Galen Baxter, a quiet gentleman, son, brother, husband, father, World War II veteran, American worker, world traveler, plantsman, member of the American Rhododendron Society and longtime Florence resident, passed away June 15, 2012. He was 87.
Galen was born June 12, 1925, in the Oklahoma Panhandle, to early settlers Robert and Maud (Clark) Baxter. Galen was interested in growing plants from seed by the age of 6. After graduating from Rosston High School in Rosston, Okla., he enlisted in the U.S. Navy in 1943 to become a signalman and ended up spending 18 months in the Solomon Islands.
Signalmen were responsible for transmitting, receiving, encoding, decoding and distributing messages obtained via the visual transmission systems of flag semaphore, visual morse code, and flaghoist signaling.

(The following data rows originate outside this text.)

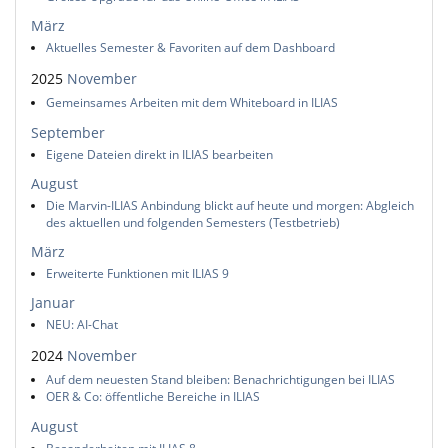
März
Aktuelles Semester & Favoriten auf dem Dashboard
2025
November
Gemeinsames Arbeiten mit dem Whiteboard in ILIAS
September
Eigene Dateien direkt in ILIAS bearbeiten
August
Die Marvin-ILIAS Anbindung blickt auf heute und morgen: Abgleich
des aktuellen und folgenden Semesters (Testbetrieb)
März
Erweiterte Funktionen mit ILIAS 9
Januar
NEU: AI-Chat
2024
November
Auf dem neuesten Stand bleiben: Benachrichtigungen bei ILIAS
OER & Co: öffentliche Bereiche in ILIAS
August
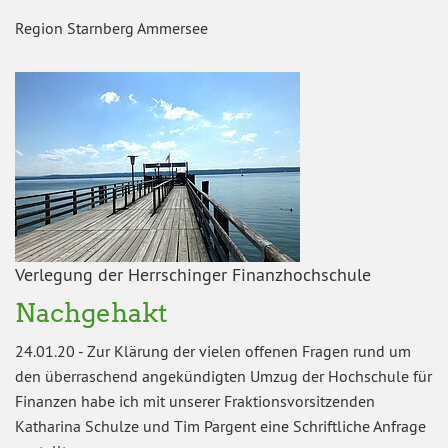
Region Starnberg Ammersee
Verlegung der Herrschinger Finanzhochschule
Nachgehakt
24.01.20
-
Zur Klärung der vielen offenen Fragen rund um
den überraschend angekündigten Umzug der Hochschule für
Finanzen habe ich mit unserer Fraktionsvorsitzenden
Katharina Schulze und Tim Pargent eine Schriftliche Anfrage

After the war, Galen stayed on the West Coast and eventually moved to Eureka, Calif., where he met Helen March. They married Nov. 8, 1952, then moved to Grants Pass, Ore., where their first son, Roger, was born, and Galen bought his first rhody (“J.H. Van Ness”).
The family, including J.H., moved to Florence in 1955. Later that year their second son, Donald, was born.
In 1957, Galen joined the American Rhododendron Society (ARS) and started raising rhodies from seed, most obtained from the Royal Horticultural Society and the ARS. Soon after, he started a floral nursery. He was a member of the ARS Eugene Chapter and a founding member of the Siuslaw Chapter, for which he served as program chairman, two terms as president, show judge and general rhody advocate to all.
For his contributions, the Siuslaw Chapter awarded him its Bronze Medal.
Galen was an avid outdoorsman. He loved fishing, hunting and camping. He taught both his sons to hunt and fish and how to survive in the woods at a very early age. He taught them how to garden, although they didn’t always appreciate that until they were adults.
Galen and Helen loved to travel. They attended many rhododendron conferences, including one in New Zealand. They traveled to more than 20 different countries and, in 1995, after selling their plants and property, traveled for nine months around the United States.
In 1997, Galen and six others joined Steve Hootman on a rhody trek in Sikkem.
Later in 1997, Galen had a serious illness. He and Helen moved to west Eugene, where their place is known as “The Jungle” because the property is filled with rhododendrons.
Galen accomplished all of this while working 34 years for International Paper.
He is survived by his wife, Helen; two sons: Roger and Linda Baxter and Donald and Colleen Baxter; a grandson, Colby Baxter; a granddaughter, Trista Baxter; and numerous nieces and nephews. He was preceded in death by three brothers and two sisters.
A celebration of life will be held Sunday, July 15, at noon, at the Summerfield Estates Club House, 1840 Summerfield in Eugene. A private graveside ceremony with military honors will be held at Roseburg National Cemetery. Memorial contributions may be made to the Florence Area Humane Society or the American Rhododendron Society Chapter of choice.
Musgrove Family Mortuary was in charge of arrangements.